D’après la directrice générale et artistique du Conseil des Arts, Valérie Picard, l’évènement a accueilli une forte présence d’artisans ainsi qu’une belle participation de la communauté, venue soit pour acheter, soit pour faire des rencontres ou découvrir des produits.
Valérie Picard
Elle a indiqué également que le nombre de visiteurs à la foire de cette année est à peu près le même que celui de l’année dernière.
«On a compté à la fois ici au Conseil des Arts et à l’Université. Chaque place compte le nombre de visites. On essaie d’éviter de compter les personnes qui arrivent deux fois. On voit souvent qu’une même personne peut venir deux ou même trois fois pendant la journée. Donc, si on s’aperçoit qu’une visite a été répétée, on ne la compte pas. Mais en tout et partout, on a enregistré plus de 1400 visites lors des deux jours, donc le vendredi soir et samedi.»
Du côté de l’organisation, explique la directrice générale, il y a toujours des nouveautés chez les artisans, tout en précisant que plusieurs d’entre eux reviennent chaque année. Toutefois, en raison de la limite d’environ 60 tables, il peut parfois y avoir des changements parmi les artisans présents, certains proposant différents aspects liés à leur travail.
«Il y a eu quand même quelques nouveaux produits à la foire cette année.

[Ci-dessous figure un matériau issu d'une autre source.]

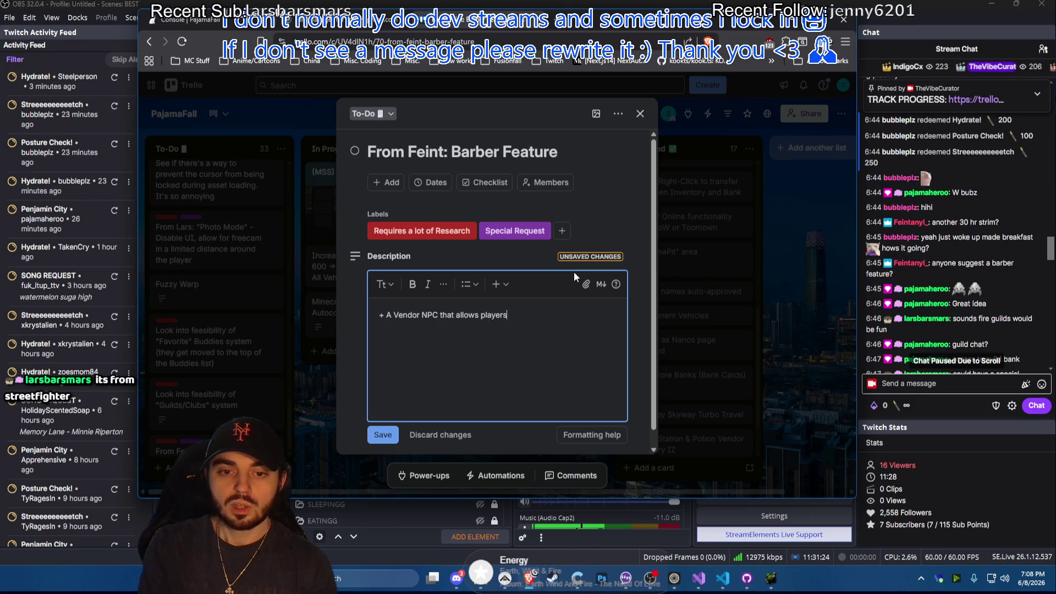
text( to change their appear)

Mais entre autres, c’est toujours dans les mêmes catégories, de gourmets, de la bouffe, des textiles, des bijoux, des décors de Noël et puis d’autres produits faits à la main.»
Aux dires de Valérie Picard, leur partenariat avec les Femmes auxiliaires de la Légion royale de Hearst pour l’organisation de cet évènement dure depuis une dizaine d’années et le format reste toujours le même concernant la tenue de la foire.
«L’objectif de la foire, c’est vraiment juste de donner un espace et de promouvoir le travail des artisans pour qu’ils puissent vendre leurs créations. Plusieurs d’entre eux n’ont pas nécessairement un site web ou de Facebook ou des occasions de vendre des produits parce qu’il n’y a pas de magasins ici en ville qui offrent des ventes par commission. Donc, la foire se veut juste une opportunité pour les artisans de présenter leurs produits à la communauté.»
Concernant le format pour les artisans qui participent, révèle Mme Picard, chaque espace de 8 par 8 est vendu 65 $ plus taxes, ce qui permet aux initiatrices de l’évènement de recevoir un petit revenu qui les aide à payer des dépenses comme les publicités et la location de la salle à l’Université, qui est d’ailleurs un très bon partenaire, puisqu’elle leur offre une petite commandite pour l’évènement. Toutefois, le Conseil des Arts et sa coorganisatrice paient tout de même une journée de location à cet établissement.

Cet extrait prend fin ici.